I've had good luck with the Edelbrock performer cam, although it runs out of steam above 4500 RPM. The Summit 8600 has had some good reviews too.
Bob
tufcj
jeepsr4ever
I think roller rockers on your motor will be a waste of money. All you really need is a deeper oil pan, good oil pump, RV type camshaft and an edelbrock performer intake and carb (if they are legal in your area) You could bump your compression a little but it is not needed for a decent lower end torque.
82Waggy
The timing cover does not necessarily align properly on the dowel pins, leading to distributor to cam gear alignment/binding issues, and possible consumption of the distributor gear.
Skillful use of a mallet is a prerequisite to proper AMC assembly :t:
RE: Oiling system - not really necessary to get too wrapped up in mods of this nature. If you are using stock type non-roller rockers, sufficient oiling to the top is necessary to cool upper valvetrain.

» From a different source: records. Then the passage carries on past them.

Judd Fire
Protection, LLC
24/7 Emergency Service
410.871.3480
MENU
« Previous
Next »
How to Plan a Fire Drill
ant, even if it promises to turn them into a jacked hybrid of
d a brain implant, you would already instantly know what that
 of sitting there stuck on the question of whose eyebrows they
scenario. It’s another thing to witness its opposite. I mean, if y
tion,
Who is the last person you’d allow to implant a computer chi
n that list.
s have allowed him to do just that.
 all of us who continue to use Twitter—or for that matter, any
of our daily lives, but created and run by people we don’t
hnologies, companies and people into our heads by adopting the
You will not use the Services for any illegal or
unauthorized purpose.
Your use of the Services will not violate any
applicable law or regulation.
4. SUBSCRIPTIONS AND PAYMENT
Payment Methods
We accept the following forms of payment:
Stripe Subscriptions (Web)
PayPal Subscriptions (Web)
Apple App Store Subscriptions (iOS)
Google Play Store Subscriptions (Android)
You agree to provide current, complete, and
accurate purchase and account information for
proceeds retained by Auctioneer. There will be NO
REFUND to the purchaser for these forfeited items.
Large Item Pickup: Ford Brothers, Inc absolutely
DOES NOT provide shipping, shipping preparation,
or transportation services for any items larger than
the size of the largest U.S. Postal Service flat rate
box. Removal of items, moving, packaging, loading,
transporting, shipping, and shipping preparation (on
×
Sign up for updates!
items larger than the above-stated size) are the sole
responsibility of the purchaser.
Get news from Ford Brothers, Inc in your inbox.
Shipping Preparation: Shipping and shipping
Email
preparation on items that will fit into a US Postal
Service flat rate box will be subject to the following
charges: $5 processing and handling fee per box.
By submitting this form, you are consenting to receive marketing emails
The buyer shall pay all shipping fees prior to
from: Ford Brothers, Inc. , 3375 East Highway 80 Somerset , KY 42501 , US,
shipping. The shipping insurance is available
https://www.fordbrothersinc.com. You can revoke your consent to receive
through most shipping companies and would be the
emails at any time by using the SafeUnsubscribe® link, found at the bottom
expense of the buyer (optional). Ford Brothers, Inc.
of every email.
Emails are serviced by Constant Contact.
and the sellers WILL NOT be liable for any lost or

In short, you probably do not need to worry about restricting oil flow to the top if extended operations above 5000rpm are not anticipated.
As Jeeps4ever has advised, proper pump setup and increased pan capacity are probably all you need to pay attention too.
Check pump pressure plunger for free movement - especially if you get a new filter adapter.
Learn all there is to know about the way oil is routed to the timing and distributor drive gear and make sure these paths are aligned properly and not blocked by a machining burr or other such dumbness.
Index mill the decks for .040-.050 piston to head clearance, bore and PLATE hone cylinders [i](Bet you machinest does not have a AMC torque plate).[/i]
Make sure the block is clean, clean, clean. Then clean it again.
AMX69PHATTY
Saw in an old car craft magazine where just some head bolts with sleeves were torqued down into the block cylinder head mounting holes to pre-stress the block before honing rather than using a torque plate ?
There's abunch of little things, like putting a dap of silicon or other sealer along the longways chamfers on the bottom outer chamfers of the rear main bearing cap before installing it on the block to prevent an oil leak pathway there.
82Waggy
[quote=AMX69PHATTY]Saw in an old car craft magazine where just some head bolts with sleeves were torqued down into the block cylinder head mounting holes to pre-stress the block before honing rather than using a torque plate ?
There's abunch of little things, like putting a dap of silicon or other sealer along the longways chamfers on the bottom outer chamfers of the rear main bearing cap before installing it on the block to prevent an oil leak pathway there.[/quote]
Not sure how simply pulling on the head bolt threads is going to simulate the distortion of the head itself being mounted. With a torque plate, the gasket is also used to simulate the crush of the gasket and the clamping force of the head, pulling the cylinders out of round for honing - or, I should say, pulling the cylinders into the shape they will be in when the engine is assembled.
No secret that cylinders honed with a torque plate result in better ring seal and more uniform wear.